*SOURCE PASSAGE:*
----------------------------------------

A City at Work: Heat, Hawkers and Hustle in Lagos, Nigeria

A City at Work: Heat, Hawkers and Hustle in Lagos, Nigeria

Nigerian-born Otegha Uwagba revisits her homeland, diving into the heat of Lagos via its silver-tongued storytellers and cosmopolitan entrepreneurs.



Lagos
is the city that taught me to read. Growing up here, I
became so fascinated by the ease with which my two older sisters
had mastered what to me seemed like the coolest magic trick in the
world that, aged three, I insisted my mother teach me as well. She
happily obliged, frequently arriving home with a fresh selection of
books bought from a bookshop that in turn imported its stock from
the UK. So it was that I grew up on stories populated by
fair-haired, rosy-cheeked children with names like Janet and John,
who lived in bucolic English villages and went apple picking in
their spare time.

Travelling back to Lagos via Amsterdam with KLM some 25 years
later, things are rather different. Flipping through the
bookshelves at Terra Kulture, an arts and culture centre that hosts
a busy programme of theatre, art exhibitions and live music events,
I’m cheered to find a cornucopia of children’s books with African
children adorning their covers, Yoruba storybooks jostling for
space with Igbo alphabet books. Elsewhere, the shelves are a mix of
Nigerian authors and a more international crowd, but one thing is
clear – there is plenty of space for homegrown talent.



Visit Lagos and you’ll quickly discover that Lagosians (and
indeed Nigerians in general) are natural-born raconteurs. Everyone
– from an Uber driver describing his various “hustles” to a market
trader trying to entice you over to his stall – has seemingly
mastered the art of storytelling, often recounting tales with an
ease that suggests they’ve been told many times before (and are all
the better for it). Perhaps, unsurprisingly, the city has birthed a
host of thrilling literary talent, and in recent years a crop of
new names has begun following in the footsteps of Chinua Achebe and
Wole Soyinka – the godfathers of Nigerian literature – in putting
Nigeria on the literary map. In 2017, Lagos-born Ayọbámi Adébáyọ’s
debut novel Stay With Me was published to widespread critical
acclaim, while Nigerian- American novelist Tomi Adeyemi’s Children
of Blood and Bone was an instant New York Times bestseller and is
now set for the Hollywood blockbuster treatment.

----------------------------------------

*DATASET CONTENT:*
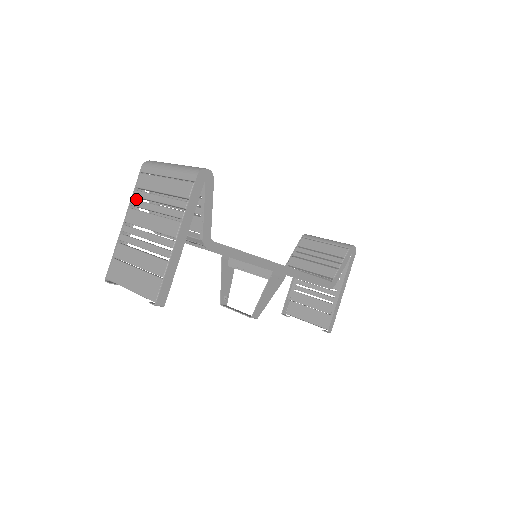
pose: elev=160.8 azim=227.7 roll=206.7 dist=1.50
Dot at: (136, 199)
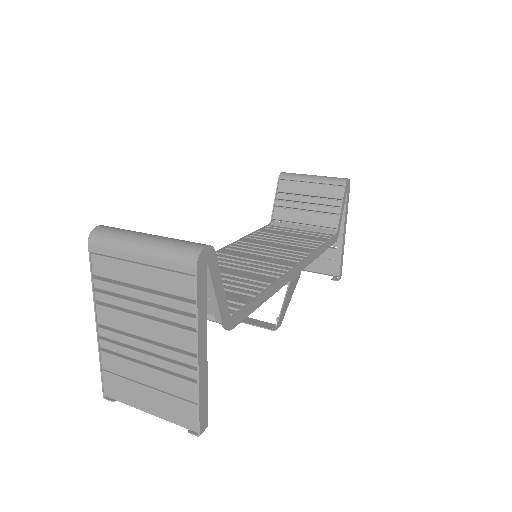
Dot at: occluded
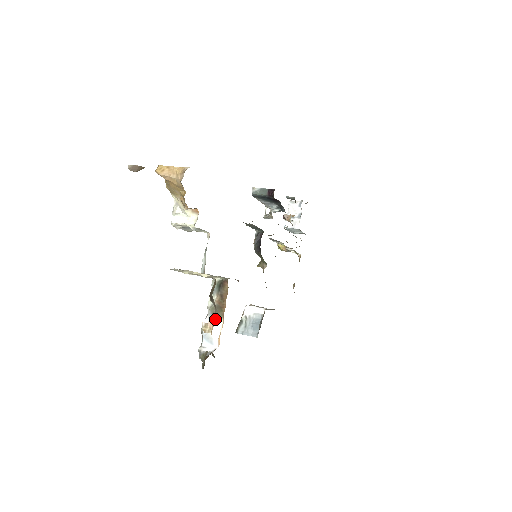
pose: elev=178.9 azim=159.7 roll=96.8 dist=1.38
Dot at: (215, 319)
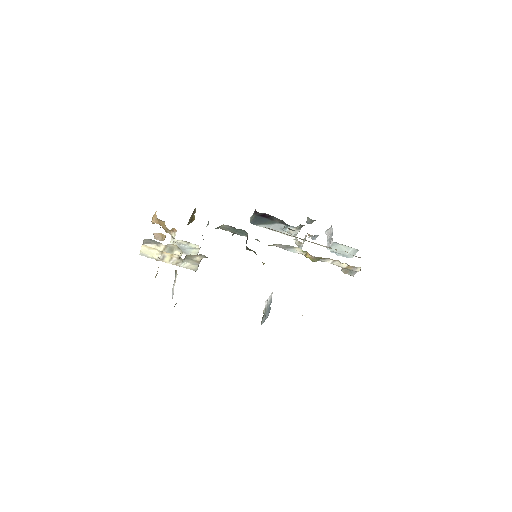
Dot at: (175, 277)
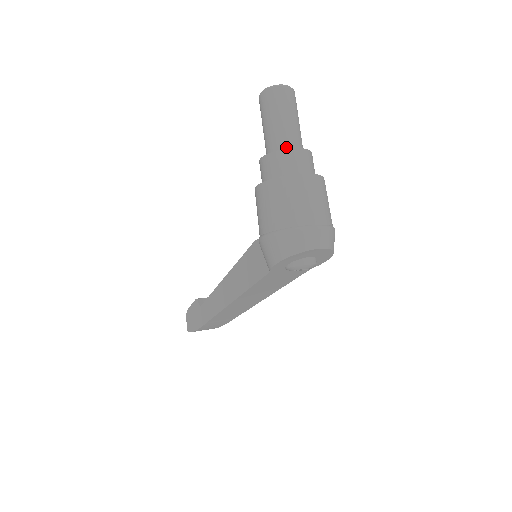
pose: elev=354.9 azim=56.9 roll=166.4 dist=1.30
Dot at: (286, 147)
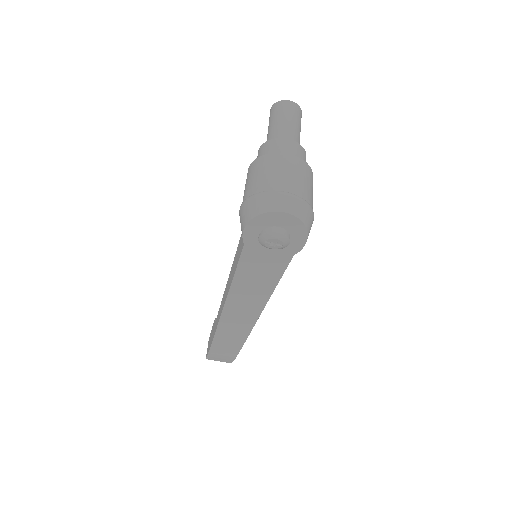
Dot at: occluded
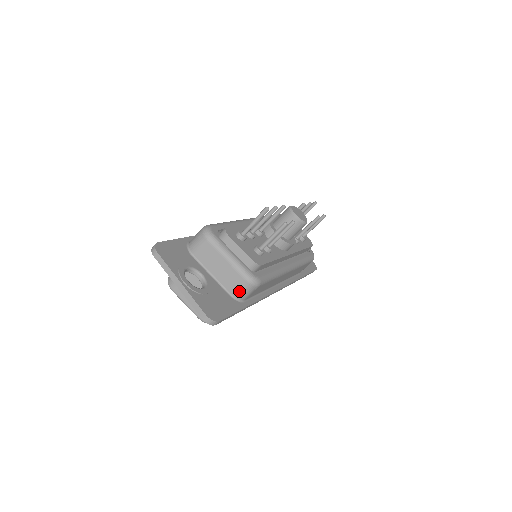
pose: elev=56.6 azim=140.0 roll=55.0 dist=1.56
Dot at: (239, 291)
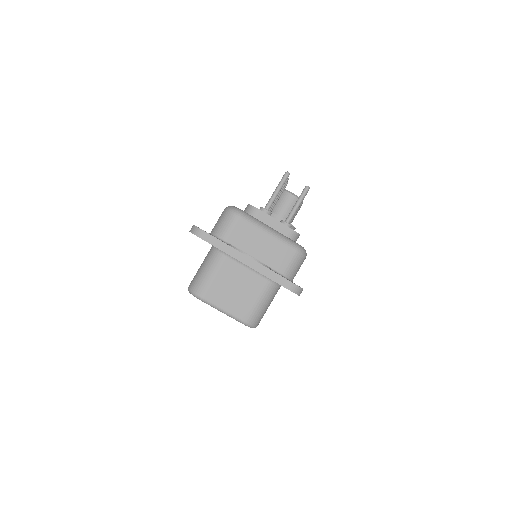
Dot at: (290, 267)
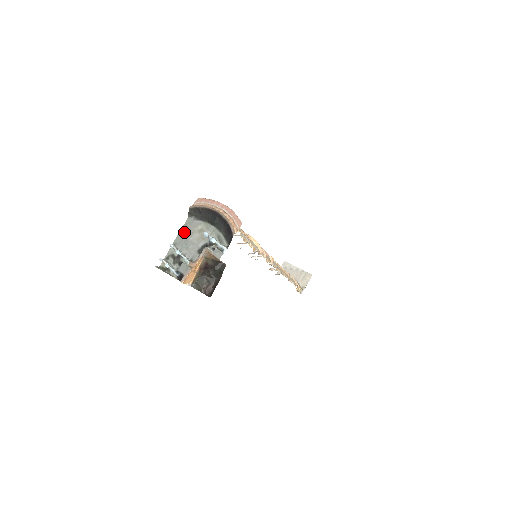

----------------------------------------

*THE PROBLEM:* Rewrite the part of the Lagos article from "Travelling back to" to "for homegrown talent.", putting "wealth" in place of "cornucopia".

*TASK ANSWER:*
Travelling back to Lagos via Amsterdam with KLM some 25 years
later, things are rather different. Flipping through the
bookshelves at Terra Kulture, an arts and culture centre that hosts
a busy programme of theatre, art exhibitions and live music events,
I’m cheered to find a wealth of children’s books with African
children adorning their covers, Yoruba storybooks jostling for
space with Igbo alphabet books. Elsewhere, the shelves are a mix of
Nigerian authors and a more international crowd, but one thing is
clear – there is plenty of space for homegrown talent.